This page is for administrators and application designers who need data on how the system or their application is running.

Overview

The System Configuration option Log Statistics generates processing statistics into a database table. We recommend this option is always ticked because log statistics are very useful:

when troubleshooting problems
when tuning applications or the PhixFlow system to improve performance.

Statistics Table Structure

Processing statistics are generated in a single table, stats.

The table structure for stats is as follows:

Column	Type	Description
from_dtm	Datetime	The start time of the period that this measure refers to
to_dtm	Datetime	The end time of the period that this measure refers to
initiator_type	String	The high-level object initiating the activity - eg. "TaskPlan", or "Action"
initiator_id	Id (String)	The ID of the initiating TaskPlan or Action / other object.
initiator_name	String	The name of the initiating object.
context_type	String	The activity triggered by the initiator. eg "Table"
context_id	Id (String)	e.g. The "Tables" ID that Analysis was run on.
context_name	String	eg. The name of the table that Analysis was run on.`
full_context	String	This a dotted notation indicating the full context. eg. TaskPlan1.TableX.in
stats_type	String	The aspect of the system's behaviour that is measured
data_type	String	The units of the measurement
data_value	Double	The value of the measurement

Statistics Dimensions

The performance statistics are classified by 4 major dimensions:

Initiator: the high-level object initiating the system activity e.g. Task Plan
Context: the low-level object with which the system activity is associated e.g. Pipe
Stats Type: the aspect of system behaviour being measured e.g. database read times
Sample DateTime: Aggregate values apply to a period between a start and end time. Spot values apply to the end time.

Initiator

The initiator is the object representing the user activity that caused the system activity.

Initiators include:

running
- an action
- a task plan
- a table
viewing data for a view
the system- for internal activities and things that can't be allocated to any specific cause e.g. memory and CPU usage.

Where one initiator could include another, the activity is recorded against the initiator closest to the user. For example:

the user runs an action which runs a task plan - the initiator is the action.
the user runs the same task plan directly - the initiator is the task plan

With the exception of system, the initiator is identified by name, type and id.

Context

The context is the most detailed object to which the activity can be attributed.

Contexts include:

table-action
task plan
table
pipe
collectors: file, database or HTTP
exporters: file, database or HTTP
system

With the exception of system, the context is identified by name, full name, type and id.

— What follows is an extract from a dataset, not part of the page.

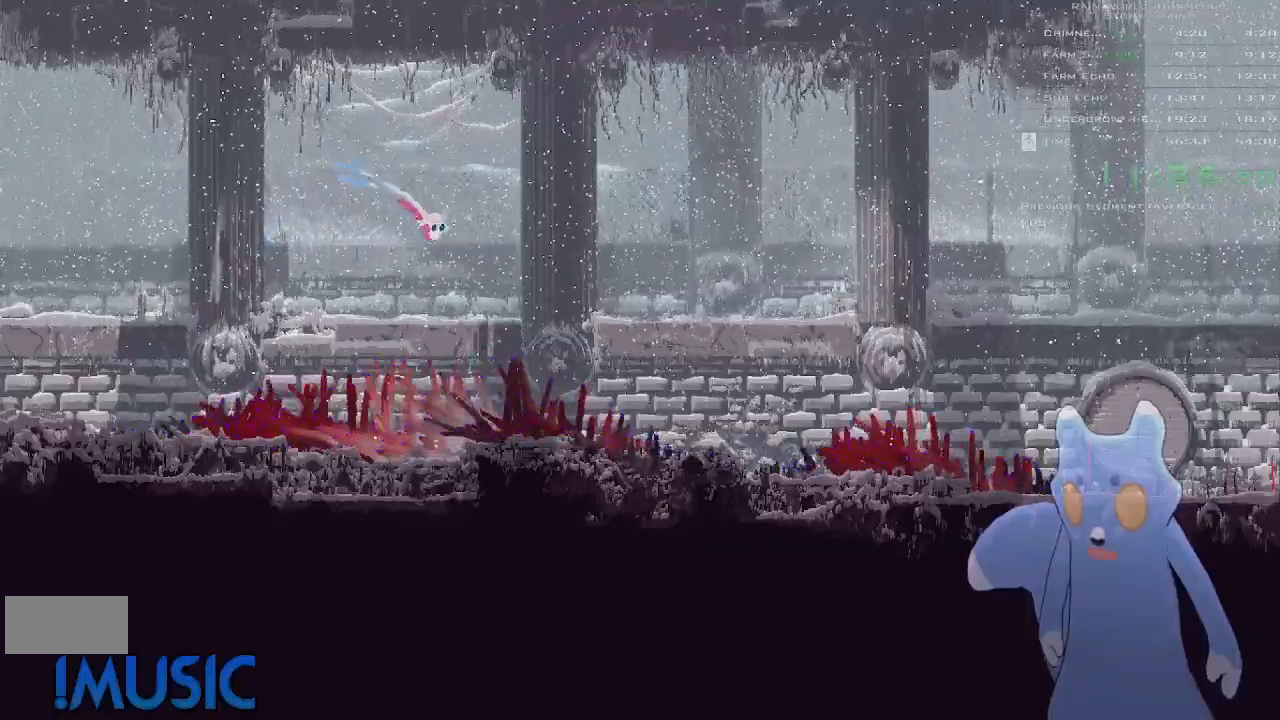
{"keys": ["j", "right", "y"], "events": [[383, "y", "down"], [500, "j", "down"]]}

The full name is a dot-separated list of objects from the highest level to the lowest, ending in the context object.

Stats Type / Data Type

Stats Type is the specific aspect of system behaviour being measured.

Data Type

Data type contains the units of the measurement.

Data types that represent a snapshot value are shown as the plural unit e.g. the Data Type for the amount of Java memory used is 'bytes'.

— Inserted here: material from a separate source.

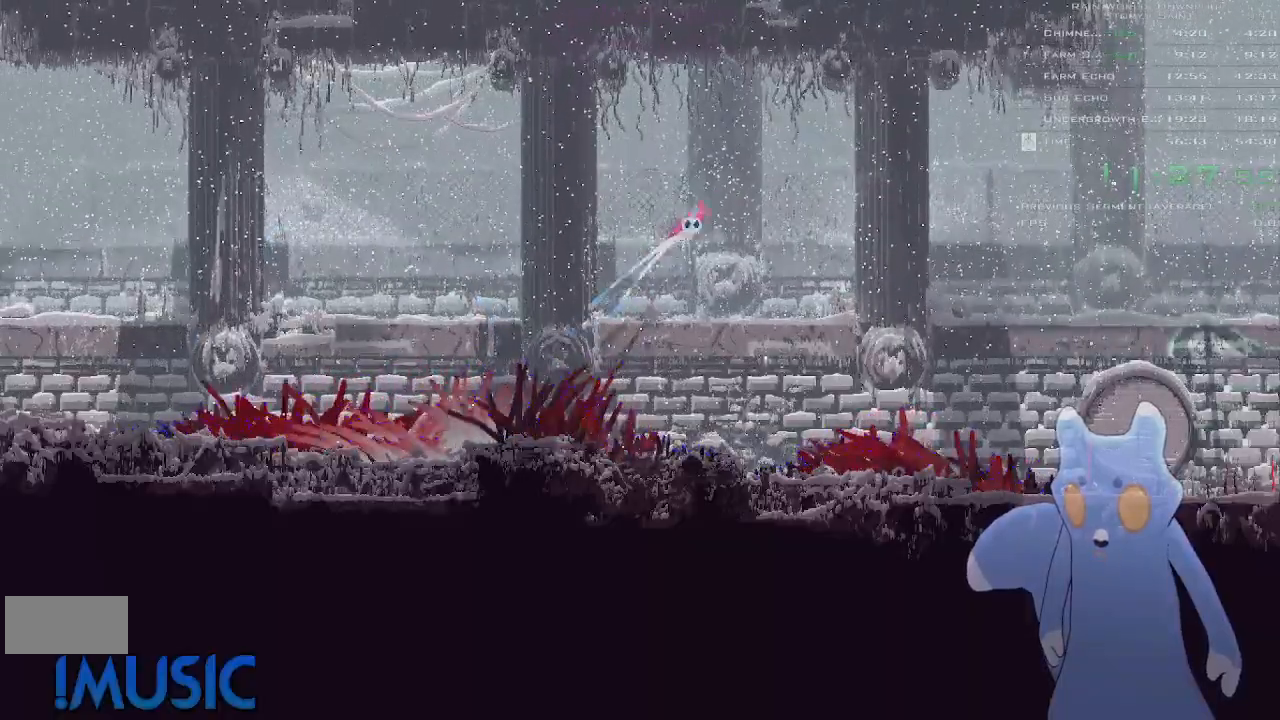
{"keys": ["right"], "events": [[33, "up", "down"], [116, "up", "up"]]}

Data types that represent a rate, or amount of throughput are shown as the average rate per second e.g. the data type for the number of items generated in a table is 'items/s' i.e. items per second. The value is calculated by dividing the total number or amount recorded in the sampling period by the duration of the sampling period in seconds. The rate per second is shown rather than the absolute number so that if the sampling period is changed, the numbers (the rate per second) stay in the same range.

Data types include:

Data Type	Description
activities/s	Activities per second
seconds	A simple time value, e.g. a maximum wait time for a database statement to execute
seconds/s	Seconds per second. Stats that record times cumulative times (e.g. the total of internal wait times) are normalised per second. Where this applies to a single-threaded stats type, the value will always be between 0.0 and 1.0, where a value near 1.0 means that that part of the system is waiting nearly 100% of the time.
items	A number of items (records), e.g. the number of items in a pipe cache.
items/s	The number of items processed per second e.g. the number of items generated per second.
ops/s	A number of operations per second (e.g. database reads)
bytes	A total number of bytes, e.g. the number of bytes of Java memory used.
busy	The fraction of the time that a resource is busy e.g. the CPU utilisation.
tasks	A number of tasks

Stats Type

Each Stats Types record a single type of data. The data type is stored in the data as an indicator of the units of the data value for each stats type.

Activity

Activity stats record information about the high-level activities that the system was performing at any time. In general these are user-level actions e.g. running a Task Plan.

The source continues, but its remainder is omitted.